I’ve had an epiphany of sorts regarding Ron Paul, or you might say a couple pieces of the story have come together for me. It was provoked by a humorous characterization made by Gail Collins in an op-ed for the NY Times during the New Hampshire primary. She described Paul’s activist supporters as “slightly abrasive young men with high IQ’s who wear hunting caps with ear-flaps.” Classic Gail, of course. But I’ve noticed how (along with homophobes, white supremacists, anti-Semites, survivalist militiamen, and various conspiracy theory kooks) many Paul enthusiasts are college boys, and there’s a serious subtext here, I think.
If you had lived in New Hampshire during the primary campaign you would have heard several times a day that our mortal enemy is the government in Washington, with its huge budget deficit, taxes, business regulations, minimum wage, unemployment compensation, education grants, programs like Head Start, food stamps, and everything else that has improved the lives of Americans since the days of Franklin D. Roosevelt. For Ron Paul, all of these programs violate the Constitution. In other words, if we stopped aiding people unable to pay their heating bills this winter, we’d be on our way to restoring our greatness as a nation.”
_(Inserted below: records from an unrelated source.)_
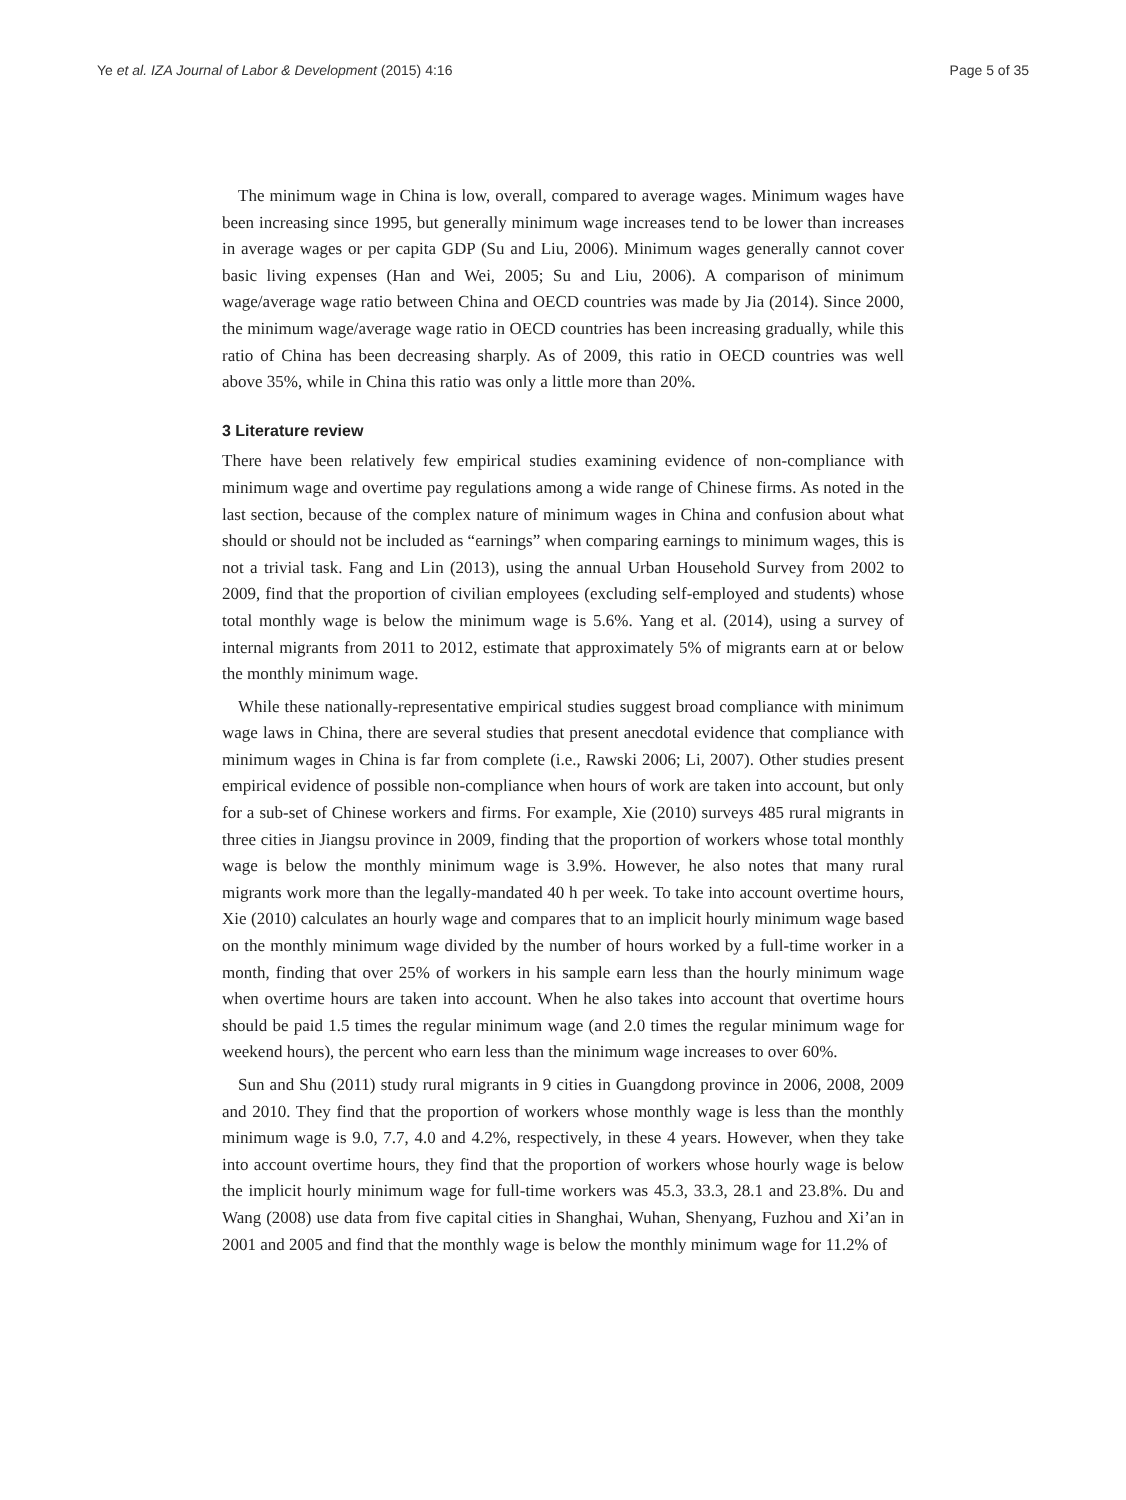Ye et al. IZA Journal of Labor & Development (2015) 4:16 Page 5 of 35
The minimum wage in China is low, overall, compared to average wages. Minimum wages have been increasing since 1995, but generally minimum wage increases tend to be lower than increases in average wages or per capita GDP (Su and Liu, 2006). Minimum wages generally cannot cover basic living expenses (Han and Wei, 2005; Su and Liu, 2006). A comparison of minimum wage/average wage ratio between China and OECD countries was made by Jia (2014). Since 2000, the minimum wage/average wage ratio in OECD countries has been increasing gradually, while this ratio of China has been decreasing sharply. As of 2009, this ratio in OECD countries was well above 35%, while in China this ratio was only a little more than 20%.
3 Literature review
There have been relatively few empirical studies examining evidence of non-compliance with minimum wage and overtime pay regulations among a wide range of Chinese firms. As noted in the last section, because of the complex nature of minimum wages in China and confusion about what should or should not be included as “earnings” when comparing earnings to minimum wages, this is not a trivial task. Fang and Lin (2013), using the annual Urban Household Survey from 2002 to 2009, find that the proportion of civilian employees (excluding self-employed and students) whose total monthly wage is below the minimum wage is 5.6%. Yang et al. (2014), using a survey of internal migrants from 2011 to 2012, estimate that approximately 5% of migrants earn at or below the monthly minimum wage.
While these nationally-representative empirical studies suggest broad compliance with minimum wage laws in China, there are several studies that present anecdotal evidence that compliance with minimum wages in China is far from complete (i.e., Rawski 2006; Li, 2007). Other studies present empirical evidence of possible non-compliance when hours of work are taken into account, but only for a sub-set of Chinese workers and firms. For example, Xie (2010) surveys 485 rural migrants in three cities in Jiangsu province in 2009, finding that the proportion of workers whose total monthly wage is below the monthly minimum wage is 3.9%. However, he also notes that many rural migrants work more than the legally-mandated 40 h per week. To take into account overtime hours, Xie (2010) calculates an hourly wage and compares that to an implicit hourly minimum wage based on the monthly minimum wage divided by the number of hours worked by a full-time worker in a month, finding that over 25% of workers in his sample earn less than the hourly minimum wage when overtime hours are taken into account. When he also takes into account that overtime hours should be paid 1.5 times the regular minimum wage (and 2.0 times the regular minimum wage for weekend hours), the percent who earn less than the minimum wage increases to over 60%.
Sun and Shu (2011) study rural migrants in 9 cities in Guangdong province in 2006, 2008, 2009 and 2010. They find that the proportion of workers whose monthly wage is less than the monthly minimum wage is 9.0, 7.7, 4.0 and 4.2%, respectively, in these 4 years. However, when they take into account overtime hours, they find that the proportion of workers whose hourly wage is below the implicit hourly minimum wage for full-time workers was 45.3, 33.3, 28.1 and 23.8%. Du and Wang (2008) use data from five capital cities in Shanghai, Wuhan, Shenyang, Fuzhou and Xi’an in 2001 and 2005 and find that the monthly wage is below the monthly minimum wage for 11.2% of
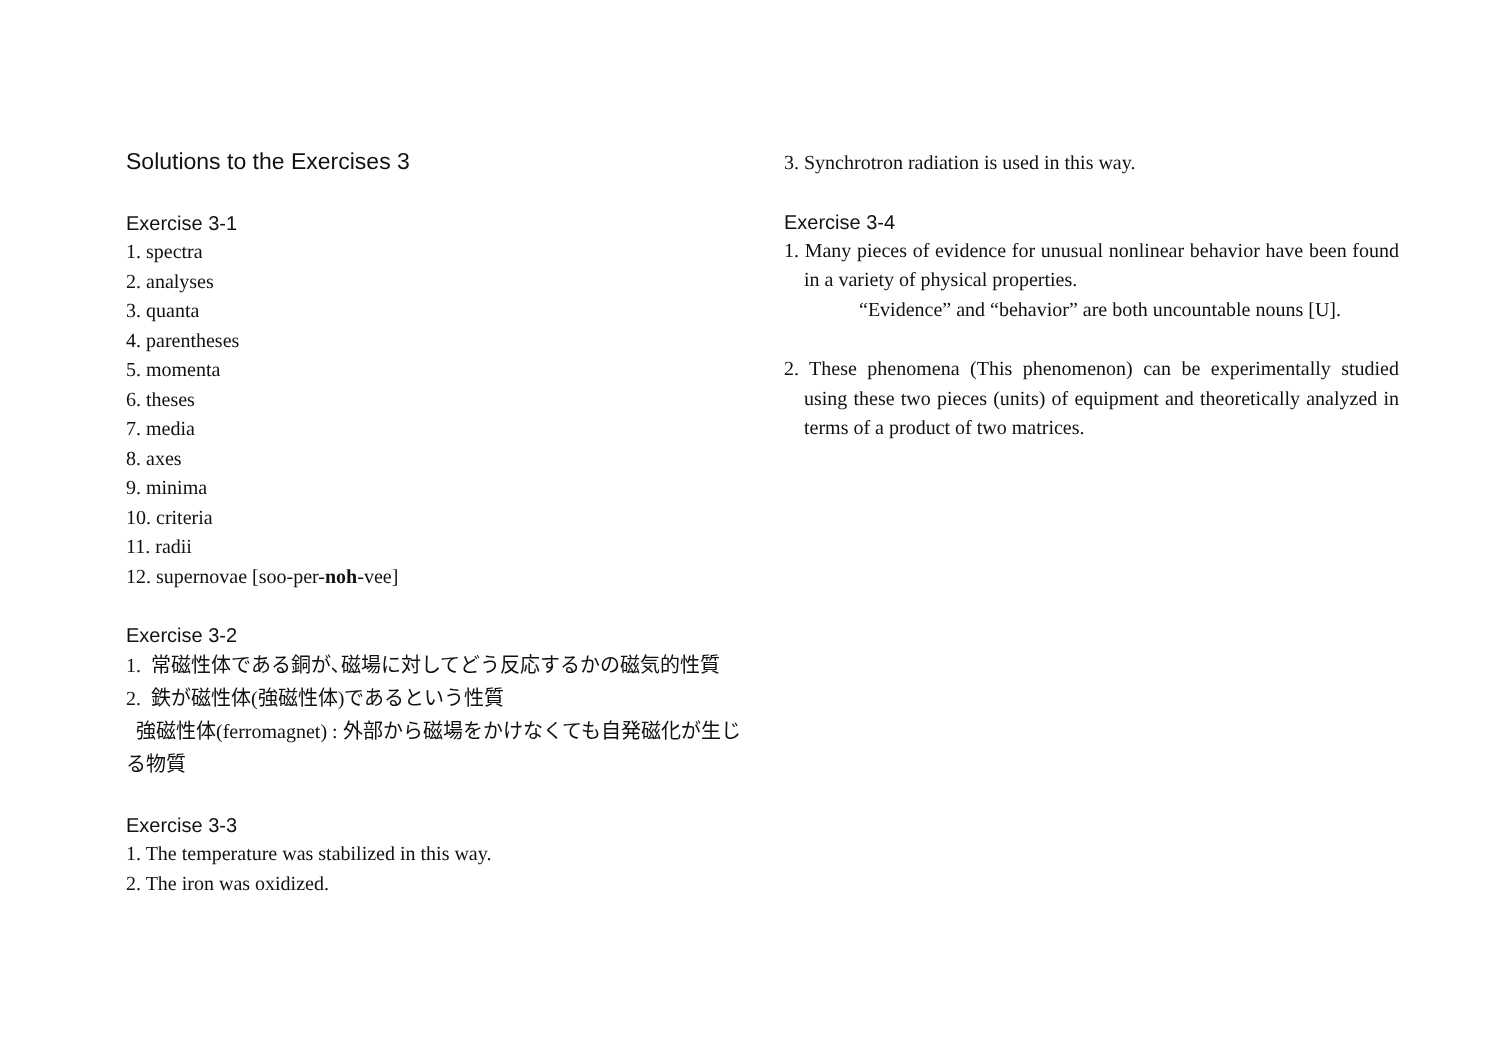Solutions to the Exercises 3
Exercise 3-1
1. spectra
2. analyses
3. quanta
4. parentheses
5. momenta
6. theses
7. media
8. axes
9. minima
10. criteria
11. radii
12. supernovae [soo-per-noh-vee]
Exercise 3-2
1. 常磁性体である銅が､磁場に対してどう反応するかの磁気的性質
2. 鉄が磁性体(強磁性体)であるという性質
強磁性体(ferromagnet) : 外部から磁場をかけなくても自発磁化が生じる物質
Exercise 3-3
1. The temperature was stabilized in this way.
2. The iron was oxidized.
3. Synchrotron radiation is used in this way.
Exercise 3-4
1. Many pieces of evidence for unusual nonlinear behavior have been found in a variety of physical properties.
“Evidence” and “behavior” are both uncountable nouns [U].
2. These phenomena (This phenomenon) can be experimentally studied using these two pieces (units) of equipment and theoretically analyzed in terms of a product of two matrices.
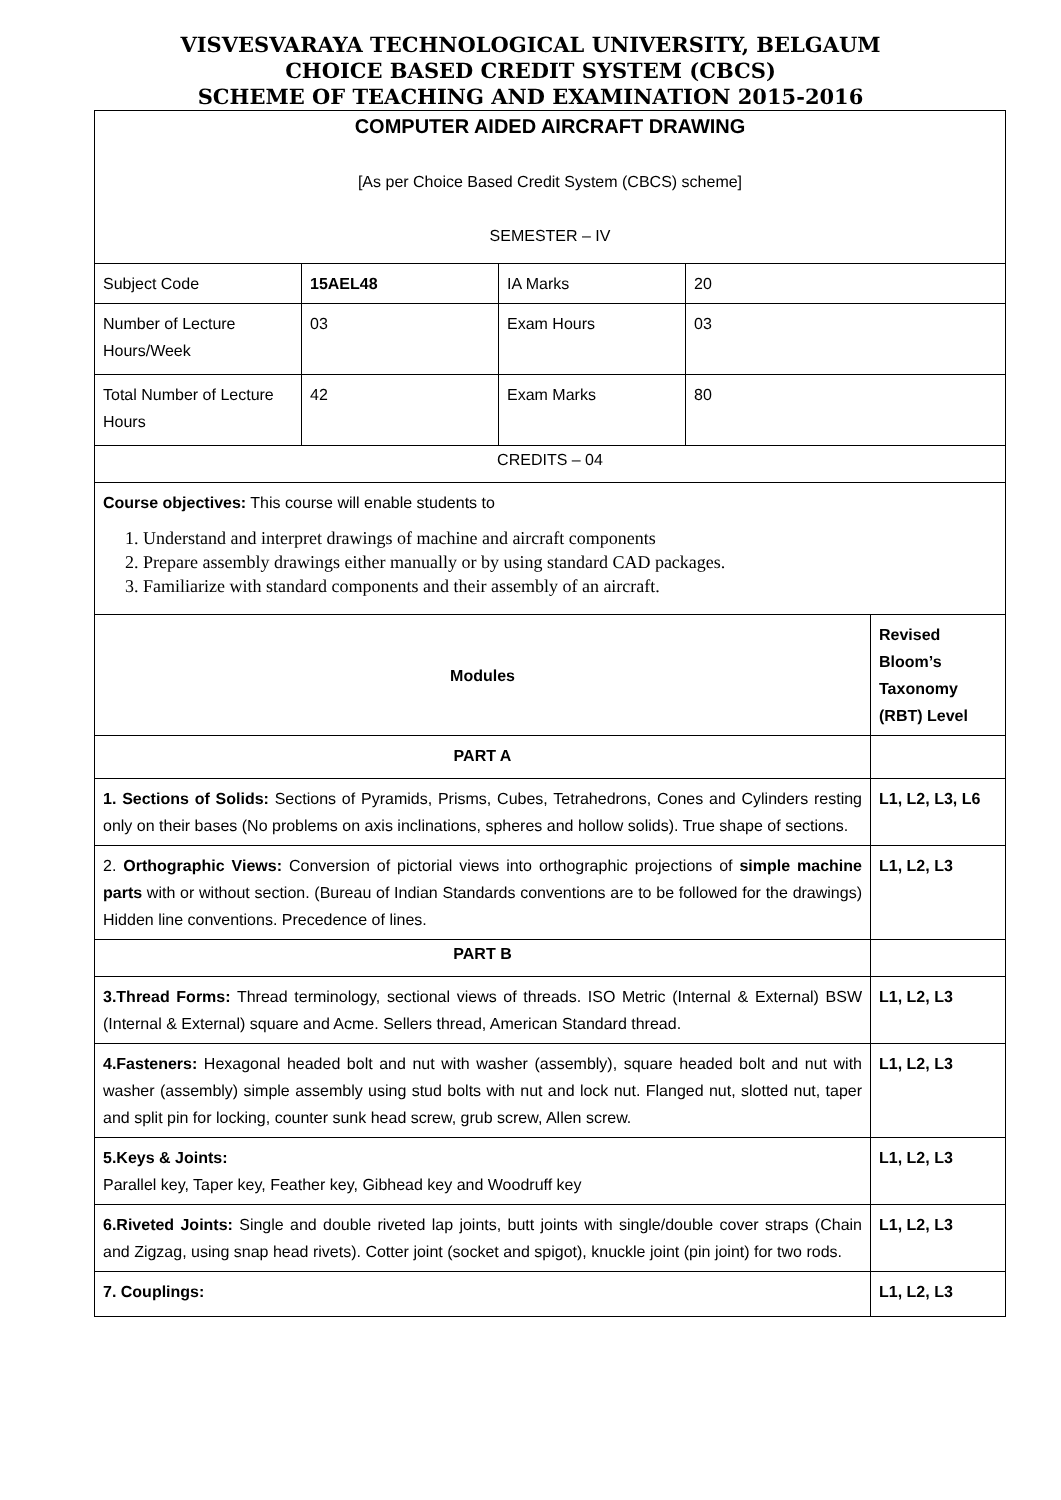VISVESVARAYA TECHNOLOGICAL UNIVERSITY, BELGAUM
CHOICE BASED CREDIT SYSTEM (CBCS)
SCHEME OF TEACHING AND EXAMINATION 2015-2016
| COMPUTER AIDED AIRCRAFT DRAWING [As per Choice Based Credit System (CBCS) scheme] SEMESTER – IV | | | | |
| Subject Code | 15AEL48 | IA Marks | 20 | |
| Number of Lecture Hours/Week | 03 | Exam Hours | 03 | |
| Total Number of Lecture Hours | 42 | Exam Marks | 80 | |
| CREDITS – 04 | | | | |
| Course objectives: This course will enable students to 1. Understand and interpret drawings of machine and aircraft components 2. Prepare assembly drawings either manually or by using standard CAD packages. 3. Familiarize with standard components and their assembly of an aircraft. | | | | |
| Modules | | | | Revised Bloom’s Taxonomy (RBT) Level |
| PART A | | | | |
| 1. Sections of Solids: Sections of Pyramids, Prisms, Cubes, Tetrahedrons, Cones and Cylinders resting only on their bases (No problems on axis inclinations, spheres and hollow solids). True shape of sections. | | | | L1, L2, L3, L6 |
| 2. Orthographic Views: Conversion of pictorial views into orthographic projections of simple machine parts with or without section. (Bureau of Indian Standards conventions are to be followed for the drawings) Hidden line conventions. Precedence of lines. | | | | L1, L2, L3 |
| PART B | | | | |
| 3.Thread Forms: Thread terminology, sectional views of threads. ISO Metric (Internal & External) BSW (Internal & External) square and Acme. Sellers thread, American Standard thread. | | | | L1, L2, L3 |
| 4.Fasteners: Hexagonal headed bolt and nut with washer (assembly), square headed bolt and nut with washer (assembly) simple assembly using stud bolts with nut and lock nut. Flanged nut, slotted nut, taper and split pin for locking, counter sunk head screw, grub screw, Allen screw. | | | | L1, L2, L3 |
| 5.Keys & Joints: Parallel key, Taper key, Feather key, Gibhead key and Woodruff key | | | | L1, L2, L3 |
| 6.Riveted Joints: Single and double riveted lap joints, butt joints with single/double cover straps (Chain and Zigzag, using snap head rivets). Cotter joint (socket and spigot), knuckle joint (pin joint) for two rods. | | | | L1, L2, L3 |
| 7. Couplings: | | | | L1, L2, L3 |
Numerous scientific studies have shown that the higher instincts of human sympathy, empathy and fellow-feeling are the very last thing to develop in the adolescent brain, generally not fully manifest in most young people until the early to mid-20’s. I would go a step further to suggest (without scientific evidence to back up this opinion) that young men are even slower to develop these attributes than young women.
Moreover, very few college boys know the first thing about tough times, feeding a family, paying the bills, keeping a roof over one’s head, or for that matter coming home from Afghanistan with one or more missing limbs, now do they?
It all ties together, doesn’t it? It occurs to me that “Let ’em die!” sounds like something you’d hear a bunch of drunken, brutish, self-centered frat boys chant at a hazing ritual gone bad.
I’m reminded how, when the Penn State pederasty scandal broke, there was NO sympathy or moral indignation on behalf of the victims expressed whatsoever by any PSU male students, who evidently feel that football games and tailgate parties are more important than institutional complicity in the sexual abuse of young boys, voicing only anger at Joe Paterno’s firing followed by destructive hooliganism in town.
It’s enough to make me want to see the voting age raised to 30.